### Task item
If a line in the entries includes "white", show that line.
*** Available data Section Begins ***
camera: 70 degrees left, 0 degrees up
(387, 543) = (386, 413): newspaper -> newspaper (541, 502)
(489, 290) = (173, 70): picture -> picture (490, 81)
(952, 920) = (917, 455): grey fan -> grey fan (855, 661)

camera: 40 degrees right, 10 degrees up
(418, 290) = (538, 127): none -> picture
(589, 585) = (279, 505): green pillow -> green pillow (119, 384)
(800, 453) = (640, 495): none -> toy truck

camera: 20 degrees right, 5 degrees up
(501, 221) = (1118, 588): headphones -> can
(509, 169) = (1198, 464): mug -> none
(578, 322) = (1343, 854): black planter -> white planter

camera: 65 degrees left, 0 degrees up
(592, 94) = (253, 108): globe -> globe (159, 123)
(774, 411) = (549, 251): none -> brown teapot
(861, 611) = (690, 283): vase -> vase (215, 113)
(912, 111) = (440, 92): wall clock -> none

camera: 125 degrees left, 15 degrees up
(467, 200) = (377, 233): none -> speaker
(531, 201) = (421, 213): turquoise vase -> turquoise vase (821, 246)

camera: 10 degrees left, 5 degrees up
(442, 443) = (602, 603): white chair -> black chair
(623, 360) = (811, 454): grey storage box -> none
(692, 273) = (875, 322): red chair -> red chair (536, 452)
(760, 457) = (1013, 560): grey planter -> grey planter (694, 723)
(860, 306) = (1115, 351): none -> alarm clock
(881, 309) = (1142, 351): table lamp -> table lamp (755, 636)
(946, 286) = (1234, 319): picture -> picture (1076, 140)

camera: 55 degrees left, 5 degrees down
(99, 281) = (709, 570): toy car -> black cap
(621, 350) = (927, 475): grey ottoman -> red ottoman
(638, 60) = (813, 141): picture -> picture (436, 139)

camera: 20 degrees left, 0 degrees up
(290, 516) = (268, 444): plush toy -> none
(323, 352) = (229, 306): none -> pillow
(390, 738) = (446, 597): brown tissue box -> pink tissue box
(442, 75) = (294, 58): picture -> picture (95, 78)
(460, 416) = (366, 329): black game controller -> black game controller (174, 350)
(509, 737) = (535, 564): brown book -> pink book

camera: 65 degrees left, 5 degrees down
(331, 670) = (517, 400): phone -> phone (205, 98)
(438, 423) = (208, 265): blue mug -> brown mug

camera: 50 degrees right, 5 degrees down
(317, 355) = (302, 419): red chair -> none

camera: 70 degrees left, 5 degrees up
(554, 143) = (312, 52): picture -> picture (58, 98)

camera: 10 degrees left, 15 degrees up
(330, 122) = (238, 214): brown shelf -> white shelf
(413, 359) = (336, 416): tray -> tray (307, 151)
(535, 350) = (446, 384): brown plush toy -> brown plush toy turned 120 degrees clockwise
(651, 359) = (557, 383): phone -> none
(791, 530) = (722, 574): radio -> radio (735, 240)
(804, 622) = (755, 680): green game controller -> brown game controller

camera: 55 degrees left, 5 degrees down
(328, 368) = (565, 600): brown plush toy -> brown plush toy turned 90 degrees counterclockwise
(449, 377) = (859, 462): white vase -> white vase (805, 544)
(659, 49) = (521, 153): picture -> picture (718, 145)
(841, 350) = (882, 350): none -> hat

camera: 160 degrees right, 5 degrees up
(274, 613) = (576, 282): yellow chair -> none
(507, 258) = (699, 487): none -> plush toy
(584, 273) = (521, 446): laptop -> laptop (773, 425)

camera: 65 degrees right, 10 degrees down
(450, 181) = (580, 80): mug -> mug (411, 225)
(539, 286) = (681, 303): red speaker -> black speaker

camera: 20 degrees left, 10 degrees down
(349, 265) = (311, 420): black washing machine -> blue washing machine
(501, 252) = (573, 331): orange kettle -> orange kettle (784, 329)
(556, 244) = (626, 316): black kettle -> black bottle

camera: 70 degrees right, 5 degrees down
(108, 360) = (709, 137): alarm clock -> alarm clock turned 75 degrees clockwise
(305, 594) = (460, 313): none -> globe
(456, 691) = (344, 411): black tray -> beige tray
*** Available data Section Ends ***
### Written solution
(578, 322) = (1343, 854): black planter -> white planter
(442, 443) = (602, 603): white chair -> black chair
(330, 122) = (238, 214): brown shelf -> white shelf
(449, 377) = (859, 462): white vase -> white vase (805, 544)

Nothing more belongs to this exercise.